A Gradually Reinforced Sample-Average-Approximation Differentiable Homotopy Method for a System of Stochastic Equations

TL;DR

This paper introduces a novel gradually reinforced SAA differentiable homotopy method that efficiently solves stochastic equations by balancing accuracy and computational cost through a smooth solution path.

Contribution

It develops a new homotopy-based approach integrating gradual reinforcement in SAA to improve efficiency and convergence in solving stochastic equations.

Findings

Method reduces computational cost compared to traditional SAA.

Numerical experiments demonstrate high effectiveness and efficiency.
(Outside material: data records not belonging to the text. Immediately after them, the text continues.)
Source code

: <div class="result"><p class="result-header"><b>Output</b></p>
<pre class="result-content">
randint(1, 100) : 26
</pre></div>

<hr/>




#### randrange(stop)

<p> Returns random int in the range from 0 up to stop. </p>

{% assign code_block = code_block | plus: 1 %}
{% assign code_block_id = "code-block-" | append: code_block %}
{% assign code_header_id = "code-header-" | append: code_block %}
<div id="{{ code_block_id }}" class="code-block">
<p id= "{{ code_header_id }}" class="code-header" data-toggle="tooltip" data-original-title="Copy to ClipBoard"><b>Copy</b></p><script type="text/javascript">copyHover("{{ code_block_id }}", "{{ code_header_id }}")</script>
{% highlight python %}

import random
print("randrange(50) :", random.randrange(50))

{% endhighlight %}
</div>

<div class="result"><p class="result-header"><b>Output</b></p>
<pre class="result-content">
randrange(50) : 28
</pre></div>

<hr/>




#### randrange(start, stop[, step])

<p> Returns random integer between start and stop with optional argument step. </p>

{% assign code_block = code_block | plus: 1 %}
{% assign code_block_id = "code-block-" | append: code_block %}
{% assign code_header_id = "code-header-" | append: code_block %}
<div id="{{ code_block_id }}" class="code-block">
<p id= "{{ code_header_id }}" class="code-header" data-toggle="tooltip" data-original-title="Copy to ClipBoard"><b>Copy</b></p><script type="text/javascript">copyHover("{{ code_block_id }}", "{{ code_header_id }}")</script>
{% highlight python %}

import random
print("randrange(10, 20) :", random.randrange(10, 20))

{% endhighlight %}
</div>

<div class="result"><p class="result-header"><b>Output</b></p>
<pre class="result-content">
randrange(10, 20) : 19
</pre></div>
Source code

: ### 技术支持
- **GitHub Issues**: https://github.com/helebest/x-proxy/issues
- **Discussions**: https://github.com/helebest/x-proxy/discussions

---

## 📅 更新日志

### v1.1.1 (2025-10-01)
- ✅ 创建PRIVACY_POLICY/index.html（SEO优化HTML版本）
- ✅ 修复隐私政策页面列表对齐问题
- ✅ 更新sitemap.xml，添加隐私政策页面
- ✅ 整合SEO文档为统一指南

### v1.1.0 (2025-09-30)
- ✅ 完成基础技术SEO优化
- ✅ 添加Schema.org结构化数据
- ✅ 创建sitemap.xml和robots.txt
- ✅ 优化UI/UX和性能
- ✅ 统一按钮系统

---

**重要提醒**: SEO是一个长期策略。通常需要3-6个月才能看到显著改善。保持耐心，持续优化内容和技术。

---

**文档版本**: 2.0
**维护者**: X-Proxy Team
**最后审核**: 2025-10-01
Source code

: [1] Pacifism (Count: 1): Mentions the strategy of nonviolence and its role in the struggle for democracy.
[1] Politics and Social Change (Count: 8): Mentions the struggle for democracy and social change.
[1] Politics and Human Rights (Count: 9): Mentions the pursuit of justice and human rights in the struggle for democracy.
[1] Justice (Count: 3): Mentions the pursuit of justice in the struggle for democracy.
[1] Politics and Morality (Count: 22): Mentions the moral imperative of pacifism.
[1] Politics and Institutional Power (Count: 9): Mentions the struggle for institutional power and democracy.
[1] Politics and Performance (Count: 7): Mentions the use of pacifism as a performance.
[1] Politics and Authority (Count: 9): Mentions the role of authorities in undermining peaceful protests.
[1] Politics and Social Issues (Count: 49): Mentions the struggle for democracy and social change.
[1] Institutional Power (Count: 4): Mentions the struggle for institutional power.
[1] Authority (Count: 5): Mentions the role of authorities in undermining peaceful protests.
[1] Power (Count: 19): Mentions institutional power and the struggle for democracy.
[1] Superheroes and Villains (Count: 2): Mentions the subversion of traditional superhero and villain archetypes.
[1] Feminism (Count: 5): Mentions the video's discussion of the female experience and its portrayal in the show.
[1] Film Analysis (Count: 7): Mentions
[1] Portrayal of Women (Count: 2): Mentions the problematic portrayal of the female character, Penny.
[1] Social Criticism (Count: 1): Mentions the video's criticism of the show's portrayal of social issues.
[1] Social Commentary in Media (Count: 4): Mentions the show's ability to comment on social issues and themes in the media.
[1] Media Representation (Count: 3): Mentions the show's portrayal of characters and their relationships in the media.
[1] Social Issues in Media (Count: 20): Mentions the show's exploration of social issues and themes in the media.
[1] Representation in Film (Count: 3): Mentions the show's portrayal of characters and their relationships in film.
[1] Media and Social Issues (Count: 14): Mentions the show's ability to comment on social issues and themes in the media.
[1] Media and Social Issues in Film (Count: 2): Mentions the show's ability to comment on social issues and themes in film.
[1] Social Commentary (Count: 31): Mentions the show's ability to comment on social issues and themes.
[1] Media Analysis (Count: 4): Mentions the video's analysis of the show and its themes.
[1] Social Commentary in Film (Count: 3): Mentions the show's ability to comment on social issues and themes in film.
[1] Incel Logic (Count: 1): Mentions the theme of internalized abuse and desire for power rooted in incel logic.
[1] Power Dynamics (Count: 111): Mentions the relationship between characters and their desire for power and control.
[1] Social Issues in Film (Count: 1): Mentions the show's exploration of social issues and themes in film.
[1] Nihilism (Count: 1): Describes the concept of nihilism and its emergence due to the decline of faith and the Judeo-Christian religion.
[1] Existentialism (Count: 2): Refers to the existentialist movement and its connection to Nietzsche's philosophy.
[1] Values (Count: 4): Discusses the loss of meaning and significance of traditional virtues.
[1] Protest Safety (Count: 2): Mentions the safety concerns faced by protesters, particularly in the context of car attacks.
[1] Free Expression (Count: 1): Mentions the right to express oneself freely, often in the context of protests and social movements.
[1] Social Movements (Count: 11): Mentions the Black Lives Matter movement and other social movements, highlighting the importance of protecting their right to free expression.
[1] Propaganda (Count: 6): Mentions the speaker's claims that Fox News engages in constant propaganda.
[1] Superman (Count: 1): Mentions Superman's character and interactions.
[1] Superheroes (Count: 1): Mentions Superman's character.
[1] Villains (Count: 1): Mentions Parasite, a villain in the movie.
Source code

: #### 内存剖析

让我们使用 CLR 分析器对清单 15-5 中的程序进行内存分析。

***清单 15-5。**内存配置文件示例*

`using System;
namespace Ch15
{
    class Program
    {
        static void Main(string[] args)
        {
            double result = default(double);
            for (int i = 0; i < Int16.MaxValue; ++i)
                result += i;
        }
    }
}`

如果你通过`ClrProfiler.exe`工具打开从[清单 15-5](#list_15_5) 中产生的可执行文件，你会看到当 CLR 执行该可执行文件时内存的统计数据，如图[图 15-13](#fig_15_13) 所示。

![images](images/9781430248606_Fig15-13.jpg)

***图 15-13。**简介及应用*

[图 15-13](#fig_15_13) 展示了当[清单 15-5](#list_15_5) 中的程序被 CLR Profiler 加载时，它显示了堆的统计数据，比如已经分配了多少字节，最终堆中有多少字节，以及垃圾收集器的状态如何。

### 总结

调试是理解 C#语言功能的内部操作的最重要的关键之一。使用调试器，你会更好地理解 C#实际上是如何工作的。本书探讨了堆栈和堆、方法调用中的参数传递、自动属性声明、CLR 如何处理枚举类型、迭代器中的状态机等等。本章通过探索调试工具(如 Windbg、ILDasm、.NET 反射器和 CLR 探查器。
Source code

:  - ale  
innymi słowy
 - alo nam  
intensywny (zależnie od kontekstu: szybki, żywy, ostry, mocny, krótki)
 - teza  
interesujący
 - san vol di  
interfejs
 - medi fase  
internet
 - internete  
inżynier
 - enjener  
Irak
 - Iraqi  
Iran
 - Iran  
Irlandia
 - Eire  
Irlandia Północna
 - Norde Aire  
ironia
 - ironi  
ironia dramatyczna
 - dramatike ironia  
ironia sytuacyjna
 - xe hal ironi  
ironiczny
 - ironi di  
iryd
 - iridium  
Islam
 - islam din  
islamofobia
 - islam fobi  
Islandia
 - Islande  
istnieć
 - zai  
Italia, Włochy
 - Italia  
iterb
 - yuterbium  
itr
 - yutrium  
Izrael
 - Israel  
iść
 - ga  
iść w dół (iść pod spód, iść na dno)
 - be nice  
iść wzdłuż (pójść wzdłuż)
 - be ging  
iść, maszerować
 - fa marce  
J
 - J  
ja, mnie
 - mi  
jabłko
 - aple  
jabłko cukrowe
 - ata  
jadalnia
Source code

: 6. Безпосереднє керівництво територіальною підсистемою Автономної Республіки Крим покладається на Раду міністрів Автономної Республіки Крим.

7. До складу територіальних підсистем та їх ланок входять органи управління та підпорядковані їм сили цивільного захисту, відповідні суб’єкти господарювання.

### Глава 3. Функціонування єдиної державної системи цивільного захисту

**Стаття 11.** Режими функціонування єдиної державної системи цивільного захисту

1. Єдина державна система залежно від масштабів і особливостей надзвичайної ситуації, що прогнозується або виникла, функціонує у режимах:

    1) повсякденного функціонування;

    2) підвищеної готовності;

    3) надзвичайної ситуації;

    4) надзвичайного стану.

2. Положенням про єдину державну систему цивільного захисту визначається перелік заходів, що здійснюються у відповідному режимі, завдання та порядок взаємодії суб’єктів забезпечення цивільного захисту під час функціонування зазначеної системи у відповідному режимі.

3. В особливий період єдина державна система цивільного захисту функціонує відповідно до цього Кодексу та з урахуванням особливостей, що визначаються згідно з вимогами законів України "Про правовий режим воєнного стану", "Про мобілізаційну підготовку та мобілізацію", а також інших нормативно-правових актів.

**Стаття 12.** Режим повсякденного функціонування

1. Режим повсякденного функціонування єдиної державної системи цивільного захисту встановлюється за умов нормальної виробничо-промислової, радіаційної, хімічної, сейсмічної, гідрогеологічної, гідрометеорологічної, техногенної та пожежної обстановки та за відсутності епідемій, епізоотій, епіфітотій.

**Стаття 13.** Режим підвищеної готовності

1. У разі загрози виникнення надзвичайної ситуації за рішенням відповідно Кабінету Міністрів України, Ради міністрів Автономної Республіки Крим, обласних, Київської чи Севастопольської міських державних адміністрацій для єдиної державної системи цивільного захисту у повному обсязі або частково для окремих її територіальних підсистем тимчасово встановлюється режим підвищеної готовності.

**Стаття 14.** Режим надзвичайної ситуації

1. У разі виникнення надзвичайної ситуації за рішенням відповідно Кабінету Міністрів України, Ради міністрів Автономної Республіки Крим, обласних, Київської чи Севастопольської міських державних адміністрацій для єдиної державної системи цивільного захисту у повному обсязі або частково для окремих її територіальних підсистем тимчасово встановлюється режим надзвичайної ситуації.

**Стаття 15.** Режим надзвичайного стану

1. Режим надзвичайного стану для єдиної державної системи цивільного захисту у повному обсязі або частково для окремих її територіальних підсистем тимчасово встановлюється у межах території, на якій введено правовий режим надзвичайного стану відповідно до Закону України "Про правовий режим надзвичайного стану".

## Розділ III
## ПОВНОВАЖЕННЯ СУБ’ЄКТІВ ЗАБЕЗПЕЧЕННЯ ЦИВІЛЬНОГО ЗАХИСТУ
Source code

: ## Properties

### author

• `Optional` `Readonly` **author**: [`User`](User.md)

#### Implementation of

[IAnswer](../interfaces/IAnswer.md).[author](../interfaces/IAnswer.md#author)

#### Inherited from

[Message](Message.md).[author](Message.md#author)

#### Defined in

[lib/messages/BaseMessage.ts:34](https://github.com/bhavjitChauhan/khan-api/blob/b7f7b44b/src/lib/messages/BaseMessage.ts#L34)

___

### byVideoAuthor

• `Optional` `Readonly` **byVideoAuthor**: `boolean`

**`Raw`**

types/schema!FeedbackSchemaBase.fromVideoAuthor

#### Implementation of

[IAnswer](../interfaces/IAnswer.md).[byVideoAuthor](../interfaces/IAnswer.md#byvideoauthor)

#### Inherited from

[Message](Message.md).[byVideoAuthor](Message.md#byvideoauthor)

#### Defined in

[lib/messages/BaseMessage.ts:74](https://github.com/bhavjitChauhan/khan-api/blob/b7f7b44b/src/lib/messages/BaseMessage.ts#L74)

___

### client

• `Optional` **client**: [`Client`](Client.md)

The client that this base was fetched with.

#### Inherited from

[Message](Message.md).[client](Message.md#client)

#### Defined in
The approach ensures a smooth solution path with global convergence.

Abstract

This paper intends to apply the sample-average-approximation (SAA) scheme to solve a system of stochastic equations (SSE), which has many applications in a variety of fields. The SAA is an effective paradigm to address risks and uncertainty in stochastic models from the perspective of Monte Carlo principle. Nonetheless, a numerical conflict arises from the sample size of SAA when one has to make a tradeoff between the accuracy of solutions and the computational cost. To alleviate this issue, we incorporate a gradually reinforced SAA scheme into a differentiable homotopy method and develop a gradually reinforced sample-average-approximation (GRSAA) differentiable homotopy method in this paper. By introducing a series of continuously differentiable functions of the homotopy parameter $t$ ranging between zero and one, we establish a differentiable homotopy system, which is able to gradually increase the sample size of SAA as $t$ descends from one to zero. The set of solutions to the homotopy system contains an everywhere smooth path, which starts from an arbitrary point and ends at a solution to the SAA with any desired accuracy. The GRSAA differentiable homotopy method serves as a bridge to link the gradually reinforced SAA scheme and a differentiable homotopy method and retains the nice property of global convergence the homotopy method possesses while greatly reducing the computational cost for attaining a desired solution to the original SSE. Several numerical experiments further confirm the effectiveness and efficiency of the proposed method.